In August 1772, Alexander Hamilton, a native of the island of Nevis (now the nation of St. Kitts and Nevis), was living in Christiansted, on the island of St. Croix (then a Danish territory, now part of the U.S. Virgin Islands) and working as a store clerk. Earlier that year, in May, Hugh Knox — an Ulster Scot Presbyterian who had studied at the College of New Jersey (Princeton) and was ordained by Aaron Burr, Sr. — had arrived at St. Croix from Saba, also in the Dutch West Indies. He had assumed the pastorate of the Scotch Presbyterian church in St. Croix but also served on occasion as the editor of the Royal Danish American Gazette. In God’s Providence, the hurricane that struck Christiansted on August 31, 1772 (reckoned by modern standards to have been a Category 5 storm) was to bring Hamilton and Knox together in such a way as to change American history.
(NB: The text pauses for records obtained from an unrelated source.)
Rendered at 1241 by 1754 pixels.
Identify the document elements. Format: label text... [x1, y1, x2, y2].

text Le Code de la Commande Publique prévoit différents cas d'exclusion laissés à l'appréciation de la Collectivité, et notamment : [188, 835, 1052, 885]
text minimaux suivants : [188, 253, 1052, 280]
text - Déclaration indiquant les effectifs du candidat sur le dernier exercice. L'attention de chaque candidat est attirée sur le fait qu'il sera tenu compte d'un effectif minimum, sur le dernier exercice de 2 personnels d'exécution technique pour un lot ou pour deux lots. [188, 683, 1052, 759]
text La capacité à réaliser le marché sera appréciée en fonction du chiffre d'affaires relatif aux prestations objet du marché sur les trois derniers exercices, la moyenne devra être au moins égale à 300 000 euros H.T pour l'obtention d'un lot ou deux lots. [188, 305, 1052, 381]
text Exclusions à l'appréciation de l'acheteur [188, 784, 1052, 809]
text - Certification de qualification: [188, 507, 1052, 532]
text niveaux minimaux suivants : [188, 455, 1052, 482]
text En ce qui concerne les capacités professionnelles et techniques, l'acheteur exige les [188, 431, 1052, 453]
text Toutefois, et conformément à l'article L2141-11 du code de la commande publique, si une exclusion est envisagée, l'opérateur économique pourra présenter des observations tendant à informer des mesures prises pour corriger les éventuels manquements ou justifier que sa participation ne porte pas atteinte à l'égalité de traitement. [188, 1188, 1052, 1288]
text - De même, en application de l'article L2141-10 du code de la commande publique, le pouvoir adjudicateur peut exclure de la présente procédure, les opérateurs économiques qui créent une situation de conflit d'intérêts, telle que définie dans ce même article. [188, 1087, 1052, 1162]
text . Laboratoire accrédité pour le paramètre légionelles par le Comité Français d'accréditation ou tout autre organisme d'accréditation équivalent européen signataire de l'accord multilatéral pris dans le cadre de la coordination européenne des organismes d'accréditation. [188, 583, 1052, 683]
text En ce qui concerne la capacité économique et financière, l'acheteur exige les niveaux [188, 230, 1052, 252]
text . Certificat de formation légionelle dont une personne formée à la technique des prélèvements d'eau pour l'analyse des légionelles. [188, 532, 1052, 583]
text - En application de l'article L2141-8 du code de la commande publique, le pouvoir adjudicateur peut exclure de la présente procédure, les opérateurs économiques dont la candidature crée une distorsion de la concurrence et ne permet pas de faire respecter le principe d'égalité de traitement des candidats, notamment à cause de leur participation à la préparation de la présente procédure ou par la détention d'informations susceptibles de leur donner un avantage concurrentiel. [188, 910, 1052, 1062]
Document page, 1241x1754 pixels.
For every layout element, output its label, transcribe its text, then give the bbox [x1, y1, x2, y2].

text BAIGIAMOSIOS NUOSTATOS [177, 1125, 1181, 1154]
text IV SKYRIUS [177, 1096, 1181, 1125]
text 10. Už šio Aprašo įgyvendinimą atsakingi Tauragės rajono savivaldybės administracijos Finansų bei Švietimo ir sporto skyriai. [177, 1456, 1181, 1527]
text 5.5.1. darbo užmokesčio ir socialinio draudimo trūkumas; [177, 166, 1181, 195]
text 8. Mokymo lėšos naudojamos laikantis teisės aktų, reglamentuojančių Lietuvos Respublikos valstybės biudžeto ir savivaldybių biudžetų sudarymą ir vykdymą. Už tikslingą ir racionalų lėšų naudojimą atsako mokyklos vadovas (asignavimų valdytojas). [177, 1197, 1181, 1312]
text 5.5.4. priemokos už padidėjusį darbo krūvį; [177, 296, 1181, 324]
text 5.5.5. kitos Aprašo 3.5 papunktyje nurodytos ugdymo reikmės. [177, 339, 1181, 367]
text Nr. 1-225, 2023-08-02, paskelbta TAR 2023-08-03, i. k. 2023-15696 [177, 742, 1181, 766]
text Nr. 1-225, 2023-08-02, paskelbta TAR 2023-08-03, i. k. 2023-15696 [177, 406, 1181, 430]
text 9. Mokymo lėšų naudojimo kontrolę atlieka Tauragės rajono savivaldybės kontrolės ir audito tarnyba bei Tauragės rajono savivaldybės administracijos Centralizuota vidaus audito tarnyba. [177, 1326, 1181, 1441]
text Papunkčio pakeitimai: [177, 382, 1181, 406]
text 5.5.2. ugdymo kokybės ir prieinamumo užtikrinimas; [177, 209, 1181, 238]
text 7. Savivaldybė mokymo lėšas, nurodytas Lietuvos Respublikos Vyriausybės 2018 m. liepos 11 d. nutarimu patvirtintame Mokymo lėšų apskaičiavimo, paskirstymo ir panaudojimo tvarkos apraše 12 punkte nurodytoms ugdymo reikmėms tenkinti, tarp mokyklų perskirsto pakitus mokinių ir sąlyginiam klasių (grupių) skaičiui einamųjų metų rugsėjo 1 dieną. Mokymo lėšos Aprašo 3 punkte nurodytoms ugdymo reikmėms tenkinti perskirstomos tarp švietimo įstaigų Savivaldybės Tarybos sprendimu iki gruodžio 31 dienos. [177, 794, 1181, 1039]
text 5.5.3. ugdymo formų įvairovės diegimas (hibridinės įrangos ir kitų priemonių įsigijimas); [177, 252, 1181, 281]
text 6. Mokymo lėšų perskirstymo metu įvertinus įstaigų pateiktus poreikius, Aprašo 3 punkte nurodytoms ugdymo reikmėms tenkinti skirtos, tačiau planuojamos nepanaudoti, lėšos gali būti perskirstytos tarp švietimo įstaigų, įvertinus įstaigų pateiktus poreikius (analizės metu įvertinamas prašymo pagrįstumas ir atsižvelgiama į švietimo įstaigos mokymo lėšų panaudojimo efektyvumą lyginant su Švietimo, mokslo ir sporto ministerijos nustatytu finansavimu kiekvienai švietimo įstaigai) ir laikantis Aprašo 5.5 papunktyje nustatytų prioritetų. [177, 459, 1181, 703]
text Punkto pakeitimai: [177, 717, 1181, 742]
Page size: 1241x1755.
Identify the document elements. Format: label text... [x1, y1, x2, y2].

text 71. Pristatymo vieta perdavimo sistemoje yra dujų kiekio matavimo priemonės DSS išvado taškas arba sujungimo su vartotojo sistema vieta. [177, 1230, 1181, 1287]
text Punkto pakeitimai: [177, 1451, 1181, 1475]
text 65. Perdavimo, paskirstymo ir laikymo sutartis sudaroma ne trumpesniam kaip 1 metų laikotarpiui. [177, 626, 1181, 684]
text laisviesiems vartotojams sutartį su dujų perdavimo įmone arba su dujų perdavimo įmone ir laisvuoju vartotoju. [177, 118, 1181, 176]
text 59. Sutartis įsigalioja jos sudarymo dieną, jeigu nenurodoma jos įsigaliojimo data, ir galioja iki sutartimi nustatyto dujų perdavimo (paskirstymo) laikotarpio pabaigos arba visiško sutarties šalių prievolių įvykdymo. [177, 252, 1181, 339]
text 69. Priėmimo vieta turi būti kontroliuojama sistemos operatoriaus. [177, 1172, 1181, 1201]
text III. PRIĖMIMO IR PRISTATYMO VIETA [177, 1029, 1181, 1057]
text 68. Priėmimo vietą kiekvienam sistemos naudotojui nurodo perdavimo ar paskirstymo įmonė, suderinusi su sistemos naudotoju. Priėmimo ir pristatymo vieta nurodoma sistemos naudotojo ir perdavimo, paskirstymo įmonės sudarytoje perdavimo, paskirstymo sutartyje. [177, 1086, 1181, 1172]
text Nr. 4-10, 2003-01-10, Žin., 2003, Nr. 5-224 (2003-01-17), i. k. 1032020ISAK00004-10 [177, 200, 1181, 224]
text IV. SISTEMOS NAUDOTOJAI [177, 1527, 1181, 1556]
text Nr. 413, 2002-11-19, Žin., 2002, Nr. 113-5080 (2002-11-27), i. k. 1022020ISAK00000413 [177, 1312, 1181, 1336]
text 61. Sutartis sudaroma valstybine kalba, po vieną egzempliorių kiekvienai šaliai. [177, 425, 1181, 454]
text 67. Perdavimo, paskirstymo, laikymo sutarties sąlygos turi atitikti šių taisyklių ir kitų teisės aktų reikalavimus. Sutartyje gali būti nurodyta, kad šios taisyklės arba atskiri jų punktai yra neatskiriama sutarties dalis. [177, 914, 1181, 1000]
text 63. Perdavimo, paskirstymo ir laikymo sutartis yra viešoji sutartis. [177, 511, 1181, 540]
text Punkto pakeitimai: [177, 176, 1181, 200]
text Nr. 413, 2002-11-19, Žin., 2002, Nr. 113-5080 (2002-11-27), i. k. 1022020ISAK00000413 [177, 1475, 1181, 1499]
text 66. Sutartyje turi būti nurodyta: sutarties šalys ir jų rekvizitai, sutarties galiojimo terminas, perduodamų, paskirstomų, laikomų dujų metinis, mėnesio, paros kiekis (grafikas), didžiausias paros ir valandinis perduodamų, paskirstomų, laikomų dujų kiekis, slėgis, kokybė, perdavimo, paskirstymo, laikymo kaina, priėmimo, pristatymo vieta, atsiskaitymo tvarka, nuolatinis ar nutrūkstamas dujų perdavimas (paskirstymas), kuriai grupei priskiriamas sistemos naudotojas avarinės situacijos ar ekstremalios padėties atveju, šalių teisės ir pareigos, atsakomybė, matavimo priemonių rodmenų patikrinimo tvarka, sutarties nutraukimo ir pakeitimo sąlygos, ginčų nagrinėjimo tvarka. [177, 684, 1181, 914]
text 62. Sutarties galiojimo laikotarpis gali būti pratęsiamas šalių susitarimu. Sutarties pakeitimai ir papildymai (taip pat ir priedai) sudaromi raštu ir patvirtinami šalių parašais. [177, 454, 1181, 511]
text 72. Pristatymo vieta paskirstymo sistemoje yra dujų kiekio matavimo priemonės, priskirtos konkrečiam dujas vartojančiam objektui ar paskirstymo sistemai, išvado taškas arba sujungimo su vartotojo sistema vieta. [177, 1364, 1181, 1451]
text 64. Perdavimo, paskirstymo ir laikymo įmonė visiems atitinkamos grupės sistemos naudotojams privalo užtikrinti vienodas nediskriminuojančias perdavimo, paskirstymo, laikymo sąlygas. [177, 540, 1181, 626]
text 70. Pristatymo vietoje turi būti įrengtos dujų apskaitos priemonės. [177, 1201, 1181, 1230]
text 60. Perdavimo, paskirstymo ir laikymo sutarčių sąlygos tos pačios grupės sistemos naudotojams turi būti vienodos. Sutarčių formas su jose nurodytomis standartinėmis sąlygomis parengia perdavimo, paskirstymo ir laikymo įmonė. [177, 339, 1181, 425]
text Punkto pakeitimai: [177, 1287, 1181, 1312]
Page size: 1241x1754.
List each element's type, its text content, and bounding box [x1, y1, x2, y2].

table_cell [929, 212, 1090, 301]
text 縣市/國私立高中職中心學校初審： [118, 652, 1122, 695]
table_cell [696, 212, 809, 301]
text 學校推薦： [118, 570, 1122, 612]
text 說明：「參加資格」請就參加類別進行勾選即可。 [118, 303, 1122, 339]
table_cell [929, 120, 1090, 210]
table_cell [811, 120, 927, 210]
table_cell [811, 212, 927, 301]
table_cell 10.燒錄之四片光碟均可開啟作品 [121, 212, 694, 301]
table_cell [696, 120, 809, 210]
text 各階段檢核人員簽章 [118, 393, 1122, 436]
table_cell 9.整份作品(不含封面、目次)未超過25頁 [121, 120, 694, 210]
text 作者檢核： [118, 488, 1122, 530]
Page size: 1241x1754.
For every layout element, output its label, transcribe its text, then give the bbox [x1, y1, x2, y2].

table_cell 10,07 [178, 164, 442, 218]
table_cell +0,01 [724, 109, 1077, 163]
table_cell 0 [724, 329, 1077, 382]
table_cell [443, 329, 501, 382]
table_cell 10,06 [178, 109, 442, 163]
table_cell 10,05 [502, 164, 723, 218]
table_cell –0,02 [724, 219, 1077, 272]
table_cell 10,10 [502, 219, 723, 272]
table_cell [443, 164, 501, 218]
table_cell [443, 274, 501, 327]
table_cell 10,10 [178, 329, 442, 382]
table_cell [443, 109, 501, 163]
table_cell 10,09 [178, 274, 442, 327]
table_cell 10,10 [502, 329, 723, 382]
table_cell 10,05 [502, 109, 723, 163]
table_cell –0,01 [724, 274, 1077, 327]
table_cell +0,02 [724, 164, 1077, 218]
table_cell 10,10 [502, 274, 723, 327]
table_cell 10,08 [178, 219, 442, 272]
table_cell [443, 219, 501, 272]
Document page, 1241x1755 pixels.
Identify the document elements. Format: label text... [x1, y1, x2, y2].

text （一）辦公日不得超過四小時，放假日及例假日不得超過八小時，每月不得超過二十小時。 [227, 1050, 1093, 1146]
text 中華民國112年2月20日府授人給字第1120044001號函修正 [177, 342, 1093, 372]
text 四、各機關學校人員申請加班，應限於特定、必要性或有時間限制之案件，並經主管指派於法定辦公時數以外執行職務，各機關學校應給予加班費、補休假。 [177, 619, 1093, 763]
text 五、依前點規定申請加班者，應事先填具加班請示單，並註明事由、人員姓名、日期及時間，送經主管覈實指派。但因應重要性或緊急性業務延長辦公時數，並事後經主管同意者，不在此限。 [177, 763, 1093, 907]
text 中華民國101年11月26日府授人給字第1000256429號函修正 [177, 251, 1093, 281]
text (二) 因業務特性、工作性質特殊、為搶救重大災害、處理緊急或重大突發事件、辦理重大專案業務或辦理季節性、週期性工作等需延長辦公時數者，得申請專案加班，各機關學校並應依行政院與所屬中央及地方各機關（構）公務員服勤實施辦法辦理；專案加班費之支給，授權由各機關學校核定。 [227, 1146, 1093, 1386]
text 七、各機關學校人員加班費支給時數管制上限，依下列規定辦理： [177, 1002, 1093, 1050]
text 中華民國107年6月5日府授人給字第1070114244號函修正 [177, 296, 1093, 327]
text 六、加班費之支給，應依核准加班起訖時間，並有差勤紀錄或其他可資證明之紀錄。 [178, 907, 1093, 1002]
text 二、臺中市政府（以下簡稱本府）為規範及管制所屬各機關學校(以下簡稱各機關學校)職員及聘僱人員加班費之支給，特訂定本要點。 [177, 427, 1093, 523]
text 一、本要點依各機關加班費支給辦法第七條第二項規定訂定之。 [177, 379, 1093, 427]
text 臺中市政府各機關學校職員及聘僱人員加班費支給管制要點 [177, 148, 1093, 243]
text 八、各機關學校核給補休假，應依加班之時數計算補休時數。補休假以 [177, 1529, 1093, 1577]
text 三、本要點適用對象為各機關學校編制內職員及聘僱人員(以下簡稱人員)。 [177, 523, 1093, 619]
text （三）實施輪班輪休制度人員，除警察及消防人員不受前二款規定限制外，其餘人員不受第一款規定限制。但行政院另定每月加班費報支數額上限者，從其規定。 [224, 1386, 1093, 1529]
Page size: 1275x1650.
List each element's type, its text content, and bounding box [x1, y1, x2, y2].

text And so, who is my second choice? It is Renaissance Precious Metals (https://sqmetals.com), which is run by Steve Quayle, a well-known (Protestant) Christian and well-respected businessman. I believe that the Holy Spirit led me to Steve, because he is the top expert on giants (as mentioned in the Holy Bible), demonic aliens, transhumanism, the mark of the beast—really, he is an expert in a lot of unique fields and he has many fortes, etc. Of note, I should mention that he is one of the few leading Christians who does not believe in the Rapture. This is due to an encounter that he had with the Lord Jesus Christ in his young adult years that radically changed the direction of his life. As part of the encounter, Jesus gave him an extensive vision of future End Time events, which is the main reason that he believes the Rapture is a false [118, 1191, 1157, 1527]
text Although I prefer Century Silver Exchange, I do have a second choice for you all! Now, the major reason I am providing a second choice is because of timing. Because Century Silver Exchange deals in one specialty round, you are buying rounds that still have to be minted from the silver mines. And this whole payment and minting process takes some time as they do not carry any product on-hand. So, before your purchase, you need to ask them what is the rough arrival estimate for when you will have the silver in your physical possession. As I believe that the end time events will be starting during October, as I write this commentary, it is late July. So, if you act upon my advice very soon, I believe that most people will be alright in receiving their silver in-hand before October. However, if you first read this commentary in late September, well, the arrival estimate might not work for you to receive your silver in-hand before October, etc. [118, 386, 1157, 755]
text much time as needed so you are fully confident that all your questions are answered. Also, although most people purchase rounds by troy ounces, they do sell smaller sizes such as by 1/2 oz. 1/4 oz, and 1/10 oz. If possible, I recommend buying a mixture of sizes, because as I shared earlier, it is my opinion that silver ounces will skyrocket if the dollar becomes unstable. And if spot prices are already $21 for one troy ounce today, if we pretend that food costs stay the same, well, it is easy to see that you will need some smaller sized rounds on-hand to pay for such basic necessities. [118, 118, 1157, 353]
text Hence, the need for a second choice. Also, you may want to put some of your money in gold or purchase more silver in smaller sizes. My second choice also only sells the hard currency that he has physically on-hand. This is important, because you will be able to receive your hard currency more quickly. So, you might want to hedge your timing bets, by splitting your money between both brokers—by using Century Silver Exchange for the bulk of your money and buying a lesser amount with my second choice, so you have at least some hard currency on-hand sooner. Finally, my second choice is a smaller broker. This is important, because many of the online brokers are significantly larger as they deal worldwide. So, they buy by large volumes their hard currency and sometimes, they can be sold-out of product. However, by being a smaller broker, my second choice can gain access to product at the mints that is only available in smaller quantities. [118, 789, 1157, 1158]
A few days after the storm had left almost total devastation in St. Croix, Rev. Knox gathered his flock at the local Dutch Reformed church and delivered a sermon titled A Discourse Delivered on the 6th of September, 1772, in the Dutch Church of St. Croix: On Occasion of the Hurricane (1772). Young Hamilton had previously written some poetry that had been published in the Gazette. The same day that Knox delivered his discourse, Hamilton, then seventeen years old, wrote a letter to his father which, having shown it to Knox, was persuaded to allow it to be published in the Gazette. It appeared in the October 3rd issue, with a preface by Knox, and caused a sensation. Local businessmen were motivated to raise funds for the education of the young clerk who had described the destruction of his city and island so eloquently and vividly.

It is believed that Knox became Hamilton’s chief sponsor as well as his tutor and mentor. Hamilton’s biographer, Ron Chernow, attributes a change — as it appeared before and after the hurricane — in Hamilton’s poetry to a more religious tone, to the mentorship of Knox (Alexander Hamilton [2004], p. 34). By 1773, the funds had been raised for Hamilton to sail to the mainland, where he would go on to study at King’s College (now Columbia University) in New York City, and later served his adopted country as a Founding Father of the United States, as Secretary of the Treasury, and as an author of The Federalist Papers. His image appears today on the $10 bill. Tragically, he was killed in a duel with Aaron Burr, Jr. in July 1804. Chernow notes that it was almost certainly from the lips of Hugh Knox that Alexander Hamilton first heard the name Aaron Burr. It is one of the remarkable ironies of history that the son of the man who ordained Hugh Knox — it was Knox who, recognizing his talent, primarily encouraged Hamilton to come to America to study — should be the one who took Hamilton’s life.

Knox’s Discourse and Hamilton’s letter are both available to read at Log College Press here. It is worthwhile to contemplate the providential path that brought such a storm to St. Croix, that inspired Hamilton’s letter, that led to his removal to America, where he would go on to contribute to the founding of the new nation of the United States. Rather than remaining an unknown illegitimate store clerk in the Caribbean, because of a storm and a friend who saw something remarkable in his writing, Hamilton left a profound mark on a young nation despite his premature death. As Cowper has so wisely said, “God moves in a mysterious way.”